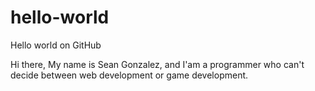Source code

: # hello-world
Hello world on GitHub

Hi there, My name is Sean Gonzalez, and I'am a programmer who can't decide between web development or game development.
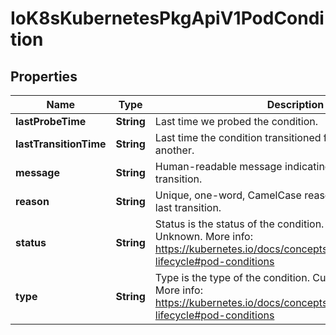 
# IoK8sKubernetesPkgApiV1PodCondition

## Properties
Name | Type | Description | Notes
------------ | ------------- | ------------- | -------------
**lastProbeTime** | **String** | Last time we probed the condition. |  [optional]
**lastTransitionTime** | **String** | Last time the condition transitioned from one status to another. |  [optional]
**message** | **String** | Human-readable message indicating details about last transition. |  [optional]
**reason** | **String** | Unique, one-word, CamelCase reason for the condition&#39;s last transition. |  [optional]
**status** | **String** | Status is the status of the condition. Can be True, False, Unknown. More info: https://kubernetes.io/docs/concepts/workloads/pods/pod-lifecycle#pod-conditions | 
**type** | **String** | Type is the type of the condition. Currently only Ready. More info: https://kubernetes.io/docs/concepts/workloads/pods/pod-lifecycle#pod-conditions |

——————

### Goal of the exercise
Gather every line from the entries above where the word "info" appears, and copy them.

### Response to this task
**status** | **String** | Status is the status of the condition. Can be True, False, Unknown. More info: https://kubernetes.io/docs/concepts/workloads/pods/pod-lifecycle#pod-conditions | 
**type** | **String** | Type is the type of the condition. Currently only Ready. More info: https://kubernetes.io/docs/concepts/workloads/pods/pod-lifecycle#pod-conditions |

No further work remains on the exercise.